The president spoke in relative terms, putting in perspective what development partners should expect when they think of South Sudan, saying that it will a while before South Sudan is able to “march out of the abyss of poverty.”

"In most post-conflict situations, nations would normally expect to rebuild. This is not the case for us. Even before the ravages of war could set in, our country never had anything worth rebuilding,' Mr.

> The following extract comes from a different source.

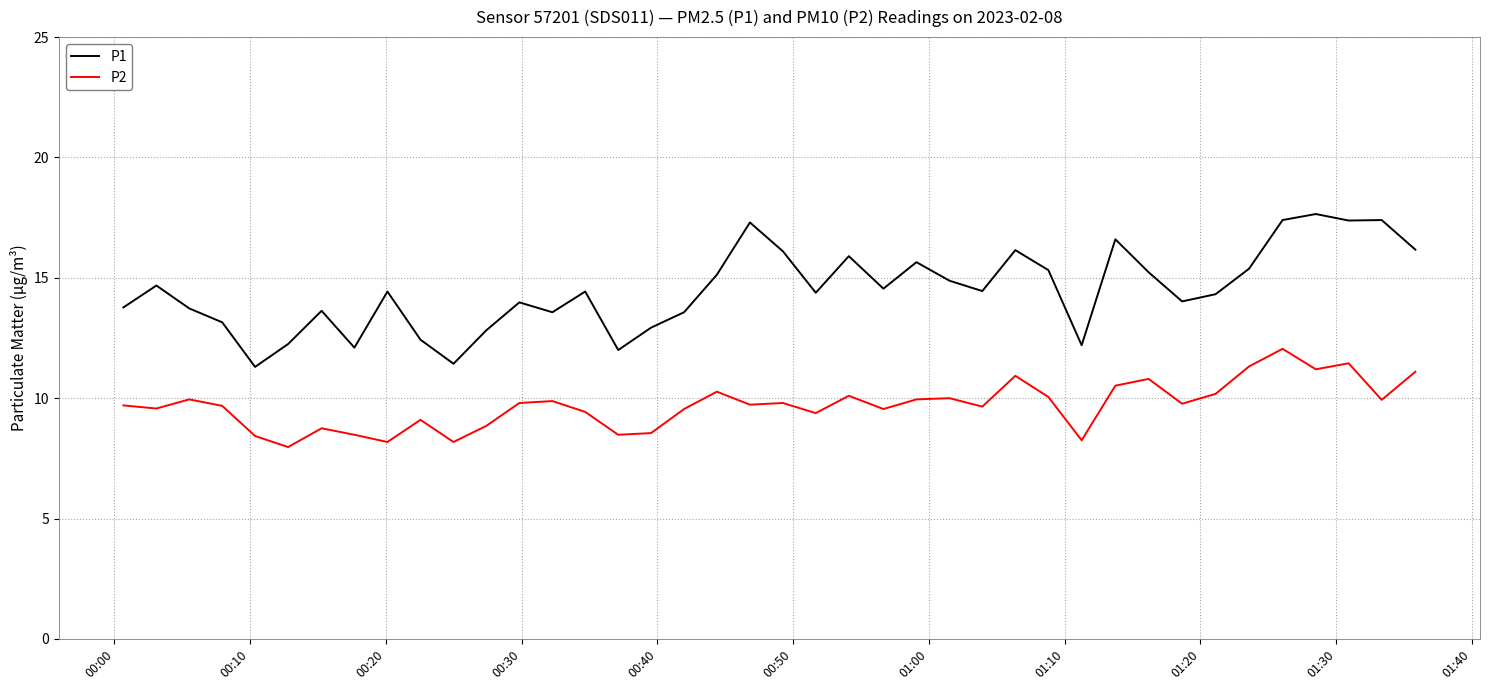

Which series has the widest spread of values?

P1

Mayardit said.

"Hence we characterize our post-conflict mission as one of construction rather than reconstruction and we therefore hope that the overwhelming outpouring of support and sympathy that greeted our independence ... will translate into tangible development assistance, " he added.

Less than three months since becoming independent, South Sudan still faces issues such as on the border disputes and oil infrastructure.

And on Friday, in front of world leaders, president Kiir  made clear that the two countries of South Sudan and Sudan will continue to live in good relations, provided both countries do not interfere in the affairs of each.

But he called on his neighbors in the north to speed up  work on border demarcation as a way to begin such a good relationship.

The state of insecuirty  in South Kordofan and Blue Nile was not lost on the president and he made reference to the June agreement as one that  "could go a long way in promoting the restoration of peace in the areas bordering South Sudan."

President Kiir was not the only leader to give first speech to UN body on Friday. He was joined by prime ministers of Japan and Sri Lanka.

Friday was also different in that it was the day Palestinians submitted their formal bid for statehood.

Although the Israelis-Palestinian question remains a major controversial issue at both the UN Security Council and the General Assembly , the leader of Palestinian Authority, Mahmoud Abbas, and his team have urged the UN to consider Palestine for full membership, citing  the examples of Kossovo and South Sudan, two countries that recently became independent and were granted swift recognition as UN member states.